The weather may be improving slightly, but that doesn’t mean it’s time to let our guard down when it comes to cold and flu. But how do we do our due diligence in preventing the spread of germs from one person to another? Sara Anne Healy, MD, who practices Pediatrics, Infectious Disease at Renown Medical Group – Pediatrics, has insight. 

How are viruses like flu passed between kids?

Viruses are transmitted between kids when droplets from a cough or sneeze of someone with the flu moves through the air and gets into the mouth or nose of another child. The flu virus can also live on surfaces or objects for a short period of time (2-8 hours) and then spread to other kids when they come into contact with these surfaces and then touch his/her own eyes, mouth, and/or nose.

What things do you recommend kids do NOT share during flu season? Is this exclusive to flu season, or is this recommendation year-round?

In general, regardless of the season, it’s good not to share the following to avoid spreading viruses, such as the flu: toothbrushes, towels, bars of soap, loofahs, food utensils, dishes and glassware. Anything that touches another individual’s mouth or nose and then can touch your face puts you at risk for viral infections. 

Why are objects (like cell phones, Hydroflasks, towels, etc.) such great breeding grounds for viruses?

Objects that we use on a regular basis, especially with constant contact with our hands (for example, cell phones) are used in situations where we would normally wash our hands before doing anything else. This repetitive checking, swiping, and typing on the cell phone between you and your kids can easily spread viruses (and bacteria) from one individual to the next. Other objects, such as towels or Hydroflasks, have a tendency for moisture to develop and persist. This provides a great environment for germs to live. Also given their use, direct contact with oral, respiratory, and sometimes fomites occurs that is then used to directly contact your face, mouth, and hands, which in turn allows viruses to be easily transmitted from one person to the next.
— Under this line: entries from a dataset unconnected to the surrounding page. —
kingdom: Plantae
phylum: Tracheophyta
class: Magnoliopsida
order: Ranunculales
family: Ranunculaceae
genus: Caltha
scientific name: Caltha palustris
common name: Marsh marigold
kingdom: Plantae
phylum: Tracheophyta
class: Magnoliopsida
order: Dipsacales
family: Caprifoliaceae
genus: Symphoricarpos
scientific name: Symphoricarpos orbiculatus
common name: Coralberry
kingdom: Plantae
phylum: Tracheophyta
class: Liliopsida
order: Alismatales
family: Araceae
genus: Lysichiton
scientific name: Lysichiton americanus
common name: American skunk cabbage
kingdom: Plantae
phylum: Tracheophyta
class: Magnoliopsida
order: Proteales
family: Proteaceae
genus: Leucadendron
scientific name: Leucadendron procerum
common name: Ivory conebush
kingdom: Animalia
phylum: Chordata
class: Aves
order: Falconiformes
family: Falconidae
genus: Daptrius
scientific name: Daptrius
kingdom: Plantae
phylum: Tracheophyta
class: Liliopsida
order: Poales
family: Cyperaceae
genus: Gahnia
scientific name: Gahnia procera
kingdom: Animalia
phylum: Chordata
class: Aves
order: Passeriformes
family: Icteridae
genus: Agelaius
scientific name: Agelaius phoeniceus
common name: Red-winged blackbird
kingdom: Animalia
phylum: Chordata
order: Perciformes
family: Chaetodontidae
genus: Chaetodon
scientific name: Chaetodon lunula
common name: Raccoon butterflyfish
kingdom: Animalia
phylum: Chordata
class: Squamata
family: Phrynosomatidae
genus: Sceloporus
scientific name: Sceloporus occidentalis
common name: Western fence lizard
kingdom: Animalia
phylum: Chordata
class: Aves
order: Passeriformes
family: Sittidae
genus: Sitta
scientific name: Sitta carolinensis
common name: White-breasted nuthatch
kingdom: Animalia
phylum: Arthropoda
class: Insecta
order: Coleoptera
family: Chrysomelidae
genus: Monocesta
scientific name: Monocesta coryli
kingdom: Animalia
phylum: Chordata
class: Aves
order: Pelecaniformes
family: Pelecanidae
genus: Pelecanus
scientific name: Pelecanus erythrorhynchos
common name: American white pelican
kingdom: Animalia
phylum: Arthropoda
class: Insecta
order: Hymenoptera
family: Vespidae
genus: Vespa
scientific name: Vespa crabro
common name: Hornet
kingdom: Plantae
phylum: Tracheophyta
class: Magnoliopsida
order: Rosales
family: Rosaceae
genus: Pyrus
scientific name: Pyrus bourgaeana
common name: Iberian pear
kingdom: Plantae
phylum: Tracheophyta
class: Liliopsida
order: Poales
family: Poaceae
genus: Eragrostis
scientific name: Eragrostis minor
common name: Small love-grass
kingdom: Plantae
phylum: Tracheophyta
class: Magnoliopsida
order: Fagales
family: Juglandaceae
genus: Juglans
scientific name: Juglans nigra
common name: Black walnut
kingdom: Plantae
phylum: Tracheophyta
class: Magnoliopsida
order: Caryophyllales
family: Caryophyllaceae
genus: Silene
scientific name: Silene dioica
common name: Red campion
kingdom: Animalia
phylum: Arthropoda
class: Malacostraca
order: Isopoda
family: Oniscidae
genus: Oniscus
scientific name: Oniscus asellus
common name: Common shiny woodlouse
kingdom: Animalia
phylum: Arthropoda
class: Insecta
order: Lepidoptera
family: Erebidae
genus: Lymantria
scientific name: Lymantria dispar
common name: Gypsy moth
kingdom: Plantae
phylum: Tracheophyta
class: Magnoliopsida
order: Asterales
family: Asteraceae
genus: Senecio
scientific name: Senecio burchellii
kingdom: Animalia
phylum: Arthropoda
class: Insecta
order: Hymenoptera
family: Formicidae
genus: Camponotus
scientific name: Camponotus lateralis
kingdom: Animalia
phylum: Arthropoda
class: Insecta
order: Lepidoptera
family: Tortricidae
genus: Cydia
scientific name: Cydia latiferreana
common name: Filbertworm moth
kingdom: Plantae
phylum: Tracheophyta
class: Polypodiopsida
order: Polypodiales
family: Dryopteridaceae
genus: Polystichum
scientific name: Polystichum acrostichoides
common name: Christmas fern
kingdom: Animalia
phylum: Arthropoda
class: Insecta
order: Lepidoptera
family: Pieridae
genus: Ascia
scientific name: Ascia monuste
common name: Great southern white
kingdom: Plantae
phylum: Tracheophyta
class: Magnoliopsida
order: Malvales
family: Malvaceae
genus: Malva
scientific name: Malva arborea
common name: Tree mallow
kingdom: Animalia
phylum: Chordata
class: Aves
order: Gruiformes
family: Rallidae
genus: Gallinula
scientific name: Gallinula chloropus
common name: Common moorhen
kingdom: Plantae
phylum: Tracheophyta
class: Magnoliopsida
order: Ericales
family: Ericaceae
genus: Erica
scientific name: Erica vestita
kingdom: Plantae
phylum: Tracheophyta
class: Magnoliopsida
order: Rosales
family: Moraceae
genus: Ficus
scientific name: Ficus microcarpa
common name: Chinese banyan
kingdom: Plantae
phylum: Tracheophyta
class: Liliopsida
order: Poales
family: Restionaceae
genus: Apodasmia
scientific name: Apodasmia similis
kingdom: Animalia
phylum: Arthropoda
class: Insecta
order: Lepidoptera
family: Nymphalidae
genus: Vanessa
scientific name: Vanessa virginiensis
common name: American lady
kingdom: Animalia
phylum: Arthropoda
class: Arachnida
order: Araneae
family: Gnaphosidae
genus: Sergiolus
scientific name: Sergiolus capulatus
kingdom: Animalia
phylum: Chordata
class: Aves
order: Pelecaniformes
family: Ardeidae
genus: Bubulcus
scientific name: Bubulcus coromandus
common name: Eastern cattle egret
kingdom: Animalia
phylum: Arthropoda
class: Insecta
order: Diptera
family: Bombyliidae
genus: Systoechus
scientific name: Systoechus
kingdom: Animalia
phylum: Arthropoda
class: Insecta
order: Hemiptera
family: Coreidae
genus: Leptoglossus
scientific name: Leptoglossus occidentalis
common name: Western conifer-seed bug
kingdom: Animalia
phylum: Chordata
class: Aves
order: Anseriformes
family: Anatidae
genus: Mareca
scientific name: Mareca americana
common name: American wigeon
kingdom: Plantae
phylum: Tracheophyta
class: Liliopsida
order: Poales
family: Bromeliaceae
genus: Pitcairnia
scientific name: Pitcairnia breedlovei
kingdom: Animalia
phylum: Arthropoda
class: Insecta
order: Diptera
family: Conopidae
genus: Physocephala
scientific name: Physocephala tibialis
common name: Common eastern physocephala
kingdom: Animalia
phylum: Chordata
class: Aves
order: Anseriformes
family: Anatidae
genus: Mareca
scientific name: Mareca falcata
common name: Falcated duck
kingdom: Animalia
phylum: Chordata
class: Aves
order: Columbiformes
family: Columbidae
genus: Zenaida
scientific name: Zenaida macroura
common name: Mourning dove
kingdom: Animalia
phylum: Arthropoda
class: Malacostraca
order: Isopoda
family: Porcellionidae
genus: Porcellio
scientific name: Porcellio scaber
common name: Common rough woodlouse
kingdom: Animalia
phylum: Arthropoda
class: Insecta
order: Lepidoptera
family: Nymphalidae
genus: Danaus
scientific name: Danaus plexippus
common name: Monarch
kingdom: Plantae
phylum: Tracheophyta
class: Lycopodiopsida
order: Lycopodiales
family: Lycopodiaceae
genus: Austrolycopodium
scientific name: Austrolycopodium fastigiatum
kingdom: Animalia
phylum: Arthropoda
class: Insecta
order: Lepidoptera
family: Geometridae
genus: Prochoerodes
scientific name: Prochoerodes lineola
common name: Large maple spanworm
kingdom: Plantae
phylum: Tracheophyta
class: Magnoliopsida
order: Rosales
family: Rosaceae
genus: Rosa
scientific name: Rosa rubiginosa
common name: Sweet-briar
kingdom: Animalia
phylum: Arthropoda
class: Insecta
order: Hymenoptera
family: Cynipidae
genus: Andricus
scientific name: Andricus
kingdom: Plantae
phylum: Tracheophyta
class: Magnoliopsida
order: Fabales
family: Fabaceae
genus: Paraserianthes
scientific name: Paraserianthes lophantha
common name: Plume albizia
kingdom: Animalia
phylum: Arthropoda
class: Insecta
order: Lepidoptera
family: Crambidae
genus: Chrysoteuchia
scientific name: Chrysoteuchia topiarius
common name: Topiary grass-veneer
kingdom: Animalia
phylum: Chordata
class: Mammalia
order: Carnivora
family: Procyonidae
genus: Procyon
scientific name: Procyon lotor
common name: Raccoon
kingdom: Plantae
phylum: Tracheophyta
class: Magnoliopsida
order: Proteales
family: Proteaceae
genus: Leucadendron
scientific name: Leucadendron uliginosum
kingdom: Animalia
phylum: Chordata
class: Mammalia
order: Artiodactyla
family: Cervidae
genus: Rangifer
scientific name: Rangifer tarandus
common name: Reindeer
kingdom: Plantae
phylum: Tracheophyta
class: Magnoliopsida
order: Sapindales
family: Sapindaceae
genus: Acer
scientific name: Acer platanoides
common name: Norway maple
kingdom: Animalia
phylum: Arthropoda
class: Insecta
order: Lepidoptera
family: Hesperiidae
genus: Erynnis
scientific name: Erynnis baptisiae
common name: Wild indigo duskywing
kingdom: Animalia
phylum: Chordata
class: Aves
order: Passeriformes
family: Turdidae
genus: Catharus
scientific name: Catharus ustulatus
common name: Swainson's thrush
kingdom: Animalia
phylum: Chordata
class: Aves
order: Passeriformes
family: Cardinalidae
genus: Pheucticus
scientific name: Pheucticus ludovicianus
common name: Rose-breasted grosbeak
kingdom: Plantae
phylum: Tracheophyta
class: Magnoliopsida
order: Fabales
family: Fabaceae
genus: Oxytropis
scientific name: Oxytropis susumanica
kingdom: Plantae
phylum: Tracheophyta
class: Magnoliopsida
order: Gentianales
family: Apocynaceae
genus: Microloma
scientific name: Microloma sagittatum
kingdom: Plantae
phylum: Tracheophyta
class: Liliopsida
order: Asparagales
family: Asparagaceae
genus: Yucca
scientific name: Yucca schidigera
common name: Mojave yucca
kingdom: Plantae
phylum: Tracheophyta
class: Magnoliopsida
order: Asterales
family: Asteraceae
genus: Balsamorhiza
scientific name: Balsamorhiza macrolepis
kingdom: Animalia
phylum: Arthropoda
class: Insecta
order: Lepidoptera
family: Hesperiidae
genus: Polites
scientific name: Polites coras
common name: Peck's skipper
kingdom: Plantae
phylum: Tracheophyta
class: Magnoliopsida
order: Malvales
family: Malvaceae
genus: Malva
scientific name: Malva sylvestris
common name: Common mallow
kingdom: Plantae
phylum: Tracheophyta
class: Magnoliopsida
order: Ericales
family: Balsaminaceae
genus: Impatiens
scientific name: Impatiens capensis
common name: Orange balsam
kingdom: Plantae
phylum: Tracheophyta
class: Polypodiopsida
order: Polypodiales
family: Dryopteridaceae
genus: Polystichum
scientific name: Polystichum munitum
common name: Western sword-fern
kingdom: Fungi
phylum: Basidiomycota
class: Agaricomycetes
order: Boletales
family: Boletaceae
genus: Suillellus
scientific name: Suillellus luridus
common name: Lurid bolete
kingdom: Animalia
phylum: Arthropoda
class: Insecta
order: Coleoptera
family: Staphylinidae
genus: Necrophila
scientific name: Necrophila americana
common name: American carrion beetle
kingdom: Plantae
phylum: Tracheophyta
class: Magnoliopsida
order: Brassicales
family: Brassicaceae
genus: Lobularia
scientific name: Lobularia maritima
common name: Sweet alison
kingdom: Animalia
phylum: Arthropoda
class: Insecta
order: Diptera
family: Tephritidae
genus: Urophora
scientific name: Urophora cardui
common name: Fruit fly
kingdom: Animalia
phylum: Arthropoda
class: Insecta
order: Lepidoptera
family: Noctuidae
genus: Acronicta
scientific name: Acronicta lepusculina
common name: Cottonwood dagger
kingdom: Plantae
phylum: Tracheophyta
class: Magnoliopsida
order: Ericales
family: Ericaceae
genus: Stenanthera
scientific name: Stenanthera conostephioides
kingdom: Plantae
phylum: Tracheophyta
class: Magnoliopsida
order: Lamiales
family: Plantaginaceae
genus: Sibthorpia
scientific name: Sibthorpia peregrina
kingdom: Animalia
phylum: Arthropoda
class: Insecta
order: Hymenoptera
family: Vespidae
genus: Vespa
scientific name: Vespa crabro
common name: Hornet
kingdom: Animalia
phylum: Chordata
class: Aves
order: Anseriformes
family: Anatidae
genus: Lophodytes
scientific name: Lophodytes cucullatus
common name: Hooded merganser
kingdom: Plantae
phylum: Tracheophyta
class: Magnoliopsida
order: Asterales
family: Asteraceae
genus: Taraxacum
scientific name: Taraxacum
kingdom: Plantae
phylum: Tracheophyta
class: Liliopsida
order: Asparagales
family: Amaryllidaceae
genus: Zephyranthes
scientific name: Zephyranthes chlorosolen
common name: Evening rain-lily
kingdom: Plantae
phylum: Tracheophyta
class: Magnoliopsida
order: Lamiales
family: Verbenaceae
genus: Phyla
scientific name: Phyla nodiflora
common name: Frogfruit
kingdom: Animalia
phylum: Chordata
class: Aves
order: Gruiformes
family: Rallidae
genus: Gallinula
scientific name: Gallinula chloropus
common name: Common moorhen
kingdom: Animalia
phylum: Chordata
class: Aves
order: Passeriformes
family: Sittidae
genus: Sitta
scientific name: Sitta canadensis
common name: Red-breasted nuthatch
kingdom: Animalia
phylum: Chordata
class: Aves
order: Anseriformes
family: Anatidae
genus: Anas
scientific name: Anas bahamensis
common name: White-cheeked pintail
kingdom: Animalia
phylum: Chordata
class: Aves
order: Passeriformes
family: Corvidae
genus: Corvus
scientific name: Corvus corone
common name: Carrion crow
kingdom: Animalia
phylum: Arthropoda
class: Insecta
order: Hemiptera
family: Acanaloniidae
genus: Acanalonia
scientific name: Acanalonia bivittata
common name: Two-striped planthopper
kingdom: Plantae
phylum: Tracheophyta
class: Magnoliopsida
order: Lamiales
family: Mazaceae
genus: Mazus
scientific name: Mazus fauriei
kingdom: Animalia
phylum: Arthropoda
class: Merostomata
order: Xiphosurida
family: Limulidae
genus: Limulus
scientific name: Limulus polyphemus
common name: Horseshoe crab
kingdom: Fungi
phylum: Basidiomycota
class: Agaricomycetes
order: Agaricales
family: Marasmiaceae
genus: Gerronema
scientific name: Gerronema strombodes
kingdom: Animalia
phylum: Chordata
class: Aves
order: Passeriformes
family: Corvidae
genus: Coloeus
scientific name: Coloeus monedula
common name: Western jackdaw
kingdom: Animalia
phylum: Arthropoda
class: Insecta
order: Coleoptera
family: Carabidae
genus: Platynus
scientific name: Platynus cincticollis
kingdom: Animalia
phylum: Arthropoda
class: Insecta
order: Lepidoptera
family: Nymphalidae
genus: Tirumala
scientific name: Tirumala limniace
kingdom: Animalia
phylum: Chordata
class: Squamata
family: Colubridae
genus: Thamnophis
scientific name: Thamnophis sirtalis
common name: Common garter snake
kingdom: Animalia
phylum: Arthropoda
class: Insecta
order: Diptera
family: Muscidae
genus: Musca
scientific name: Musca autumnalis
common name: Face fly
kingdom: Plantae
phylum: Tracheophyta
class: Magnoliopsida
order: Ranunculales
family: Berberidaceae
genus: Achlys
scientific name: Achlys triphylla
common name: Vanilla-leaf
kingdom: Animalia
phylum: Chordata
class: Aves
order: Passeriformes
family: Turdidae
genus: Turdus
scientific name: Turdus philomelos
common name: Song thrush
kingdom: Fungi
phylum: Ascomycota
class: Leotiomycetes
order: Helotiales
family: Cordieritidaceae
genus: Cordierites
Why is it so common for viruses to spread at places like schools?

Schools are inherently prime locations for the spread of viruses given the close group setting of kids as well as the sharing of supplies and equipment with multiple children.

Is there anything else kids and parents should keep in mind when considering how germs and viruses spread?

Take everyday preventative actions to stop the spread of germs:

  • Try to avoid close contact with sick people.
  • While sick, limit contact with others as much as possible.
  • If sick with flu-like illness, stay home from daycare or school for at least 24 hours after your fever is gone.
  • Cough into elbows or cover your nose and mouth with a tissue when you cough or sneeze. And then throw that tissue away and wash your hands.
  • Wash your hands often with soap and water, or if not available, with alcohol-based hand rub
  • Avoid touching your eyes, nose, and mouth.
  • Regularly clean and disinfect commonly used surfaces and objects. 

What is your top recommendation to prevent sharing germs and the spread of illness?

Wash your hands often and get vaccinated when you can!